→ CONSIGNA
Extrae del artículo sobre la fe de María el fragmento que va desde «María, la madre.» hasta «voz y voto.», ambos incluidos, sin cambiar nada.

Por la fe, María… y nosotros

Foto por Erick Torres

Foto por Erick Torres

Por Carmen Quero

«Poco dice la Biblia acerca de María, la de Nazaret» repiten los estudiosos, como si solo pudiera hablarse de alguien con palabras. Es verdad que los Evangelios no se explayan más allá de veinte frases respecto a ella. Sin embargo sus actos, su caminar y sus decisiones son más elocuentes que un texto profuso.

María, la mujer conmocionada. Desde la pregunta honesta y llana: «¿Cómo será esto?», hasta el Magníficat en sucesión de textos antiguos inspirados, María expresa lo que vive con todo su ser en un fruto espontáneo de adoración y de su conocimiento del Altísimo. Cualquiera que fuera el escenario o el interlocutor, su figura se pone en pie en el espacio insondable de la Creación, hallando el coraje en los diecisiete músculos de su lengua y en cada fibra de su forma femenina.

María, el recipiente. En el instante en que Dios dictó el proyecto de Salvación, surgió ella con su cuerpo receptivo y espíritu dispuesto. Sin preámbulos, encaminados a Belén sobre el lomo de un burro, se deslizó la virgen panzona. El viaje apresurado en la noche, sin preparativos, apenas consciente de su estado nos pinta a una chica a todo terreno. 

María, la madre. Fugitiva, introspectiva. Tan bien nutrió al Hijo de Dios (desde lo material hasta el interior de su carácter), que un escritor sagrado lo definió como un niño más y más fuerte en lo físico, más y más sabio en espíritu y envuelto en la gracia de Dios.

Volcada en la profundidad de sí misma como en la empatía hacia los demás, acude a Elisabet, la igualmente bendecida. Asiste a las bodas del amigo. Sangra por la espada del Calvario. Sube al piso alto con los que creen y oran. Ella es toda una presencia, con voz y voto. 

De pronto, me sacudo el sopor de los misterios y me ubico en el presente, a milenios de distancia. Los usuarios de Internet, los que beben refrescos con gas, los que duermen la siesta con aire frío o caliente a selección, los que aplauden al campeón de camiseta bicolor… O tal vez ya ni eso, porque hemos perdido la normalidad tras nuevas palabras: pandemia, confinamiento, aislamiento, alvéolos, hisopado, mascarillas… 

Con la sencillez de la que dio a luz a la Luz del mundo, en medio de toda esta situación, el sentido de nuestra existencia se descubrirá como el potente modo de operar de un Dios extraordinario.

Si la bienaventuranza descendió como una sombra protectora sobre aquella que creyó, sobre nosotros también será posible el derecho de habitar bajo la nube en el desierto que atravesamos, al abrigo del Omnipotente que palpaba el salmista.

Por la fe, María, sin dejar de ser madre, obtuvo un mejor status: discípula de Jesús. Por la fe, nosotros, si creemos, somos nombrados por Él con lazos de sangre: «Mi madre y mis hermanos son los que oyen la palabra de Dios y la ponen en práctica» (Lucas 8:21). 

Insertados en la comunidad de fe, en «los suyos», como en María, Cristo es formado en nosotros. Él no nos ha recortado ningún aspecto de su gracia. 

¡Evoquemos y disfrutemos estos rayos de alegría y este resplandor de esperanza, en nuestra Navidad 2020!

→ MATERIAL PROPORCIONADO
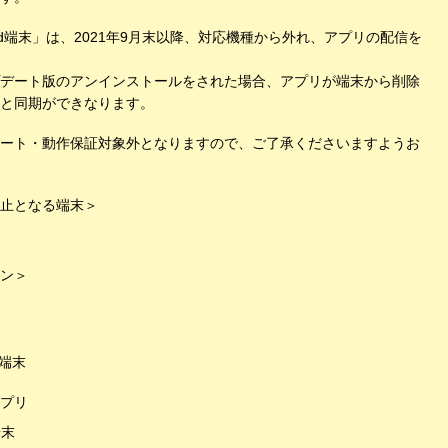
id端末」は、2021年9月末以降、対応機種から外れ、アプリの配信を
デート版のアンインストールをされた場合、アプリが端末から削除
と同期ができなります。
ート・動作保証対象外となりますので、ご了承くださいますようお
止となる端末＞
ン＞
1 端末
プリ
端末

---

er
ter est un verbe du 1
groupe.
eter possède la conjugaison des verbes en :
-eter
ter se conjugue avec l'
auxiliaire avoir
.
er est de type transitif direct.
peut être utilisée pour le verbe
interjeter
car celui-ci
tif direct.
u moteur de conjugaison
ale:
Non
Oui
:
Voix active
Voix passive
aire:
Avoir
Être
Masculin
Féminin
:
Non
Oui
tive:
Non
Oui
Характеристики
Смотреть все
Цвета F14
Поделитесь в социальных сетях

→ RESPUESTA
María, la madre. Fugitiva, introspectiva. Tan bien nutrió al Hijo de Dios (desde lo material hasta el interior de su carácter), que un escritor sagrado lo definió como un niño más y más fuerte en lo físico, más y más sabio en espíritu y envuelto en la gracia de Dios.

Volcada en la profundidad de sí misma como en la empatía hacia los demás, acude a Elisabet, la igualmente bendecida. Asiste a las bodas del amigo. Sangra por la espada del Calvario. Sube al piso alto con los que creen y oran. Ella es toda una presencia, con voz y voto.